▸ **SELECTED PASSAGE**:
------------------------------

On 03/25/2010 08:17 PM, Cam Macdonell wrote:

I had a hunch it was probably considered.  That explains why irqfd
doesn't have a datamatch field.  I guess supporting multiple MSI
vectors with one doorbell per guest isn't possible if one 1 bit of
information can be communicated.

Actually you can have one doorbell supporting multiple vectors and guests,
simply divide the data value into two bit fields, one for the vector and one
for the guest.  A single write gets both values into the host, which can
then use datamatch to trigger the correct eventfd (which is wired to an
irqfd in another guest).
At 4-bits per guest, a single write is then limited to 8 guests (with
32-bit registers), we could got to 64-bit.

I meant a unicast doorbell: 16 bits for guest ID, 16 bits for vector number.

------------------------------

▸ **INFORMATION PROVIDED**:
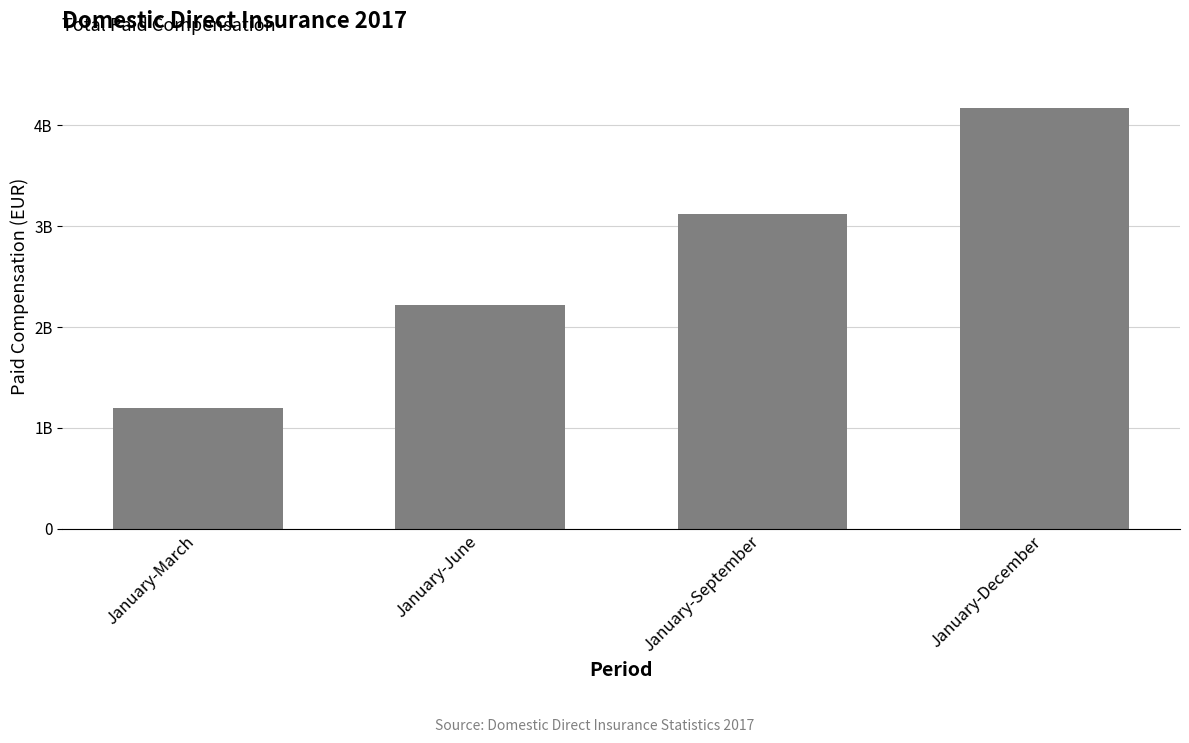

List the labels in order of value, smallest first.

January-March, January-June, January-September, January-December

------------------------------

▸ **EXPLORE THE MATERIAL**:
**1)** In the doorbell discussion, echo everything from "At 4-bits per" down to "for vector number.".
**2)** Answer these questions from the doorbell discussion:
(a) Who is named as the writer of the message sent on 03/25/2010 at 08:17 PM?
(b) Which field does irqfd not have?
(c) In the unicast doorbell, how many bits are given to the guest ID and how many to the vector number?

▸ **ANSWERS PROVIDED**:
**1)**
At 4-bits per guest, a single write is then limited to 8 guests (with
32-bit registers), we could got to 64-bit.

I meant a unicast doorbell: 16 bits for guest ID, 16 bits for vector number.

**2)**
(a) Cam Macdonell
(b) A datamatch field
(c) 16 bits for the guest ID and 16 bits for the vector number